OpenAI has introduced a research preview of Operator, powered by their Computer-Using Agent (CUA) technology, which combines GPT-4o's vision capabilities with advanced reasoning to interact with 'graphical user interfaces' just as humans do.
OpenAI has developed CUA, a model that interacts with graphical user interfaces (GUIs) through the universal interface of screen, mouse, and keyboard. This approach eliminates the need for OS- or web-specific APIs, marking the next step in AI development by enabling models to use the same tools humans rely on daily.
The system has established new state-of-the-art benchmark results, achieving a 38.1% success rate on OSWorld for full computer use tasks, 58.1% on WebArena, and 87% on WebVoyager for web-based tasks.
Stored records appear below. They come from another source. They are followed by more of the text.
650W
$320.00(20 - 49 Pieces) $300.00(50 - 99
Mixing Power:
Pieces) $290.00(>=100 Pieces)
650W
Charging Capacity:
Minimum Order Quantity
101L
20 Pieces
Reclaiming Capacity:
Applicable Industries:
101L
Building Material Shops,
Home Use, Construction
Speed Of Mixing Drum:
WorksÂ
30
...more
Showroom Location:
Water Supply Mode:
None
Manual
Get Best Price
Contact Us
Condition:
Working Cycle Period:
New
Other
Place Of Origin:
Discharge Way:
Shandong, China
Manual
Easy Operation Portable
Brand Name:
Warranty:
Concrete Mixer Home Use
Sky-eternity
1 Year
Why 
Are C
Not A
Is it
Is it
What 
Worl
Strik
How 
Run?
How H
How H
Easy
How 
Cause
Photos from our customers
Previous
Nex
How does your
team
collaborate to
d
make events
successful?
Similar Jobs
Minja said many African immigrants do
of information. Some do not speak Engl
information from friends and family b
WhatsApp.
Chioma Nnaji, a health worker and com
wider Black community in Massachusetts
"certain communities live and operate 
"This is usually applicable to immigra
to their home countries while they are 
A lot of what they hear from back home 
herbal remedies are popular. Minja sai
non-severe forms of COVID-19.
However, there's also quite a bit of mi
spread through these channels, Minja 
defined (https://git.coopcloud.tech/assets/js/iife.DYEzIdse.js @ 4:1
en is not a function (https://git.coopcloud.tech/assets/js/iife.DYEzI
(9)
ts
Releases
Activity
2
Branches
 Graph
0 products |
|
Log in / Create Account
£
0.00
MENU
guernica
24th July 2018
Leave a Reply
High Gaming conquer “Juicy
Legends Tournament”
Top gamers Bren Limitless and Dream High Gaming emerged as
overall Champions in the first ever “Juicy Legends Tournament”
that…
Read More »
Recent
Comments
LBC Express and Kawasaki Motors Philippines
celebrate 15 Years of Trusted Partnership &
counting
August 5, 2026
These results demonstrate CUA's ability to navigate and operate across diverse environments using a single general action space.
The system operates through an iterative loop that integrates:
- Perception: Screenshots from the computer are added to the model's context, providing a visual snapshot of the computer's current state
- Reasoning: CUA reasons through the next steps using chain-of-thought, taking into consideration current and past screenshots and actions
- Action: It performs actions—clicking, scrolling, or typing—until it decides that the task is completed or user input is needed
OpenAI has implemented comprehensive safety measures across three major risk categories:
- Misuse: Including refusals of harmful tasks, website blocklists, and real-time moderation
- Model mistakes: Implementing user confirmations, task limitations, and watch mode for sensitive operations
- Frontier risks: Evaluated against scenarios involving autonomous replication and biorisk tooling
The initial research preview is available to Pro users in the U.S. through operator.chatgpt.com, with plans to make CUA available through their API for developers.